=== Entries supplied ===

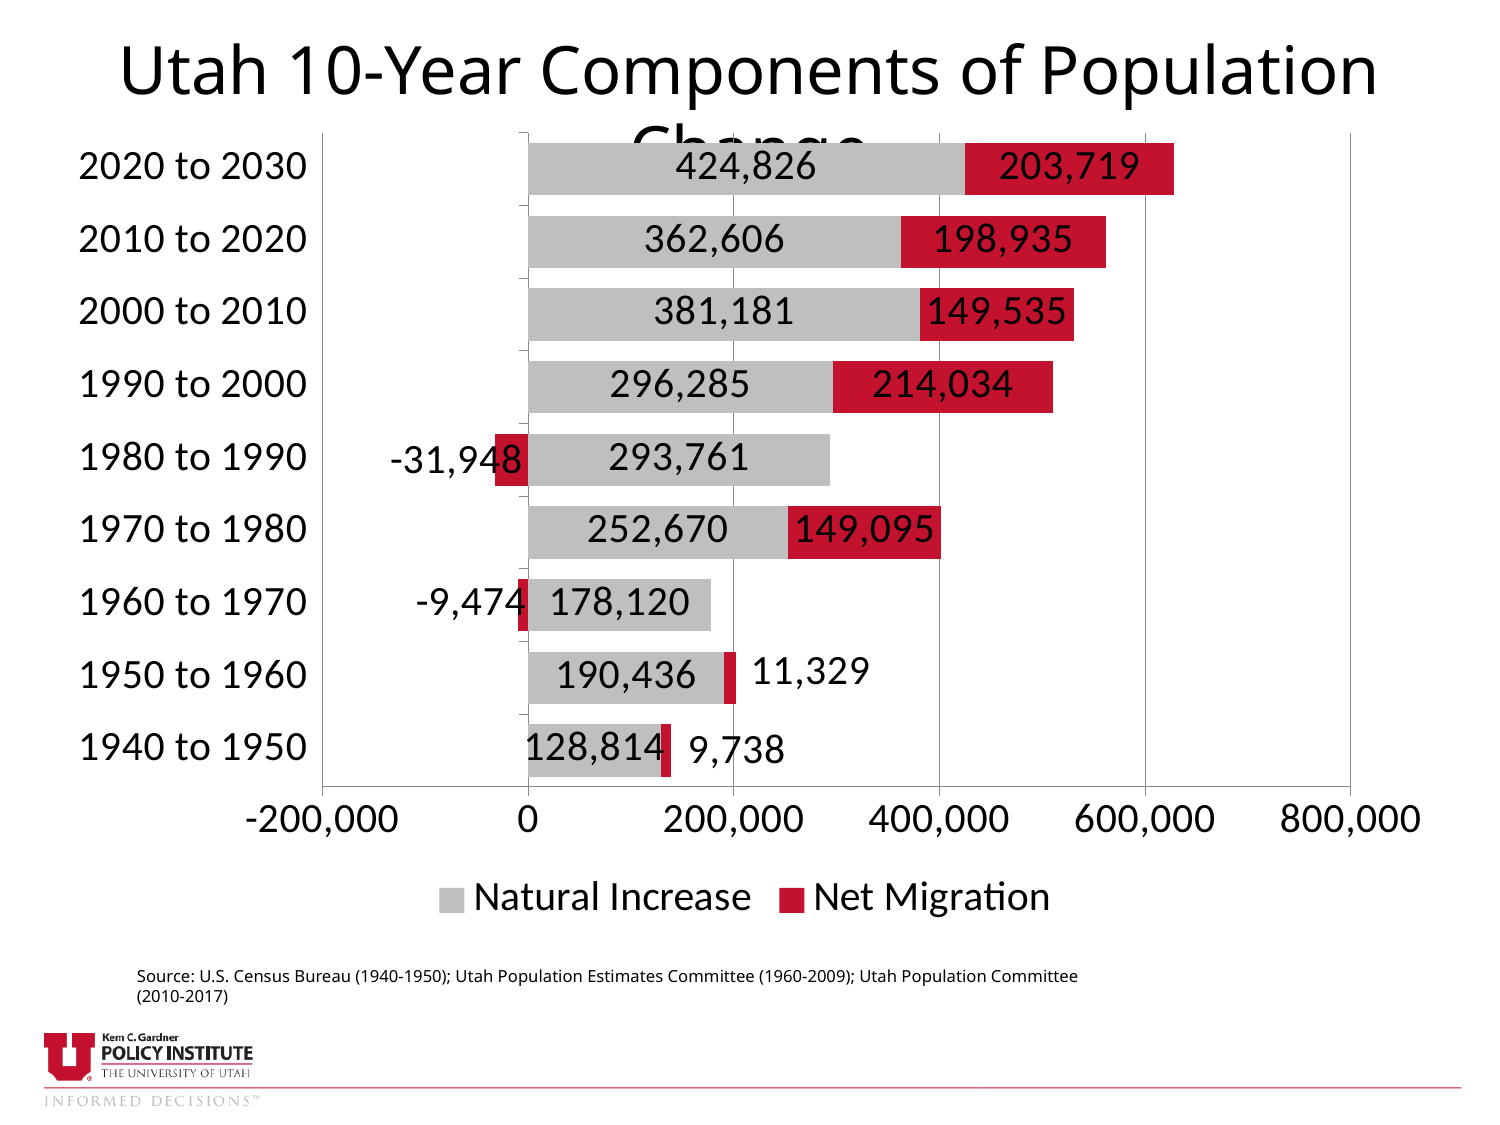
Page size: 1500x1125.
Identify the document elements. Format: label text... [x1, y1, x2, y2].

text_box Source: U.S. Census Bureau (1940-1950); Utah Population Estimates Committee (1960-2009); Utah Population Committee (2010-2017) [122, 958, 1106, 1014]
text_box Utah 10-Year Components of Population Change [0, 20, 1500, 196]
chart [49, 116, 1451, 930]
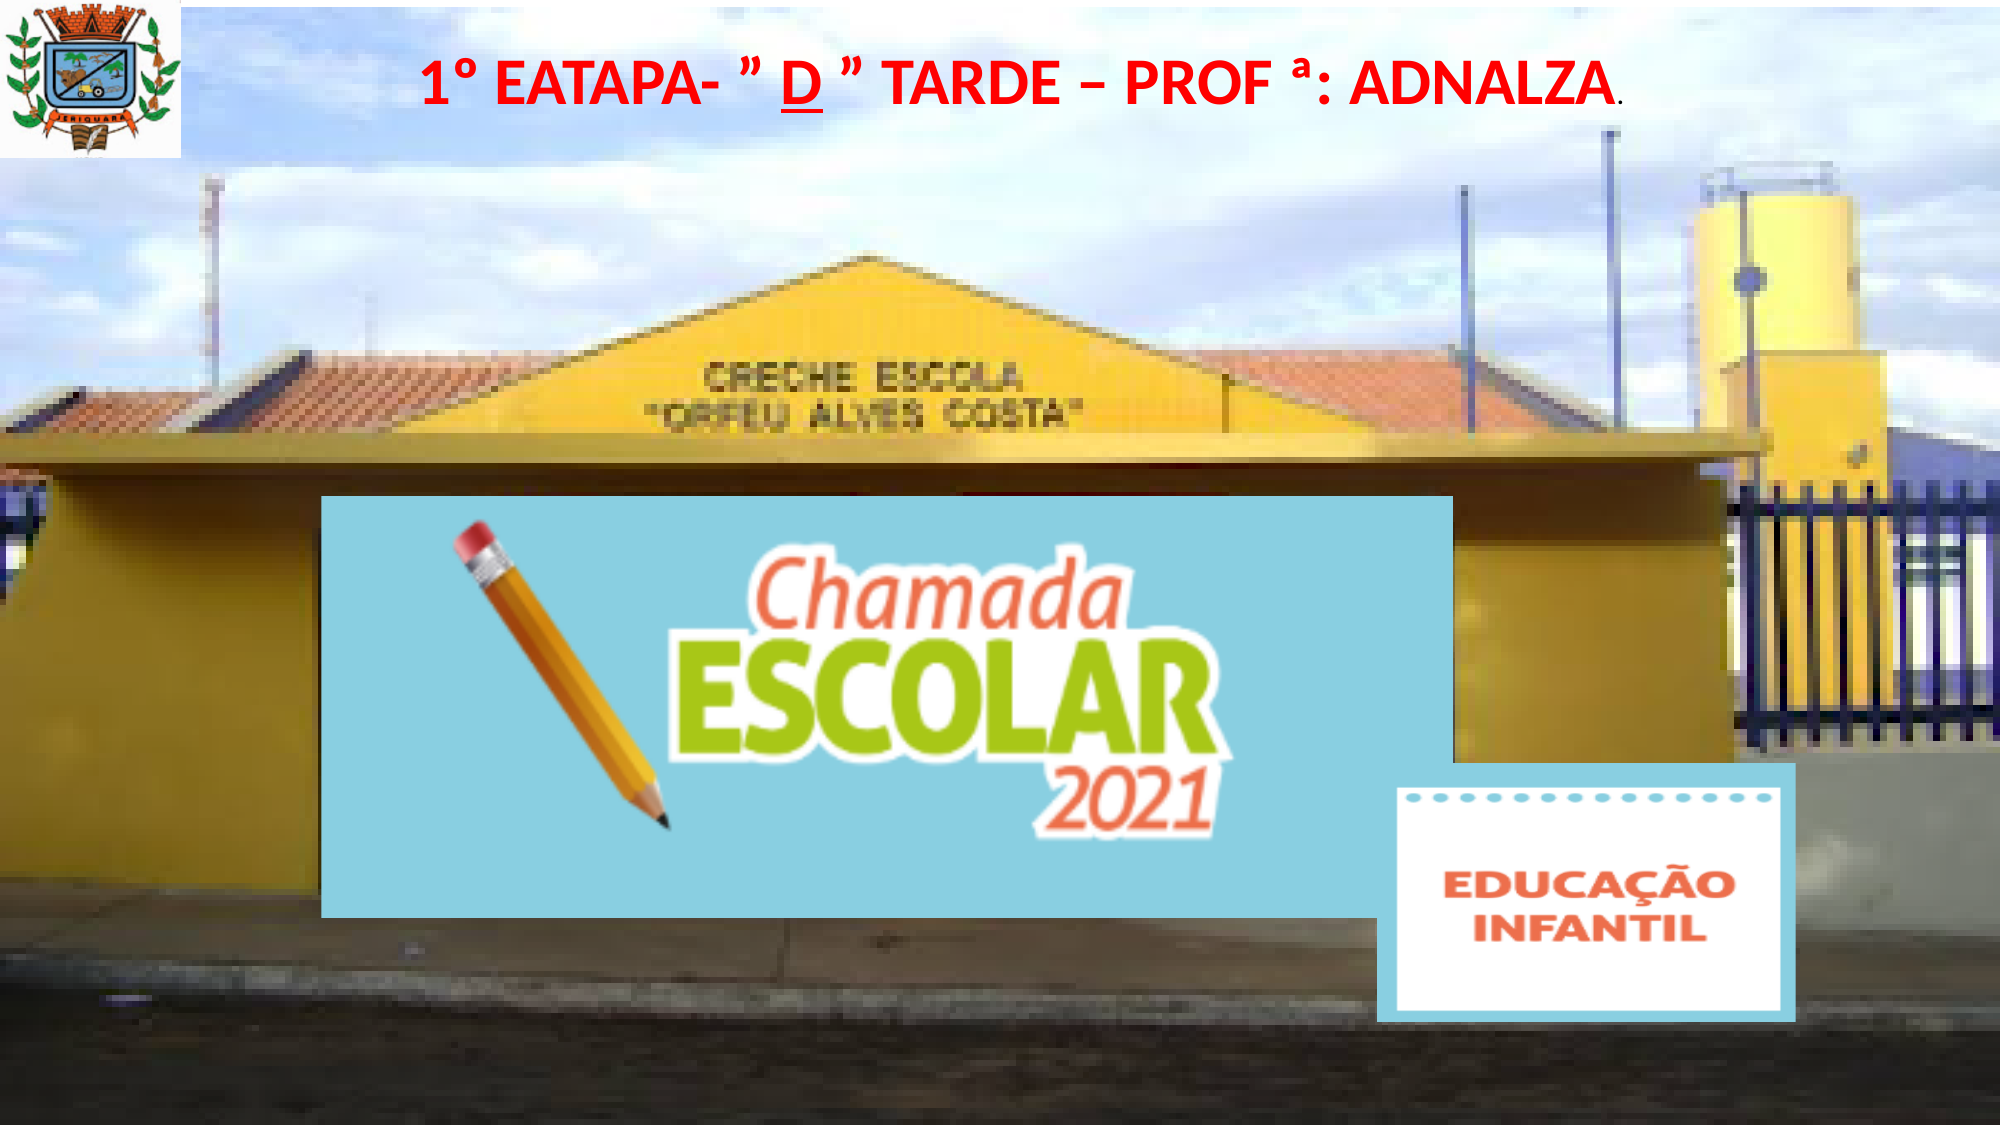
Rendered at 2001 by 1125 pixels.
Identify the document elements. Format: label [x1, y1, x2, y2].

===

■ Task directions ■
Any picture found in the data is to be skipped while the rest is copied exactly.

■ Your response ■
Page size: 1500x1125.
Identify the document elements. Format: label text... [x1, y1, x2, y2].

text_box Source: U.S. Census Bureau (1940-1950); Utah Population Estimates Committee (1960-2009); Utah Population Committee (2010-2017) [122, 958, 1106, 1014]
text_box Utah 10-Year Components of Population Change [0, 20, 1500, 196]
chart [49, 116, 1451, 930]
Rendered at 2001 by 1125 pixels.
Identify the document elements. Format: label [x1, y1, x2, y2].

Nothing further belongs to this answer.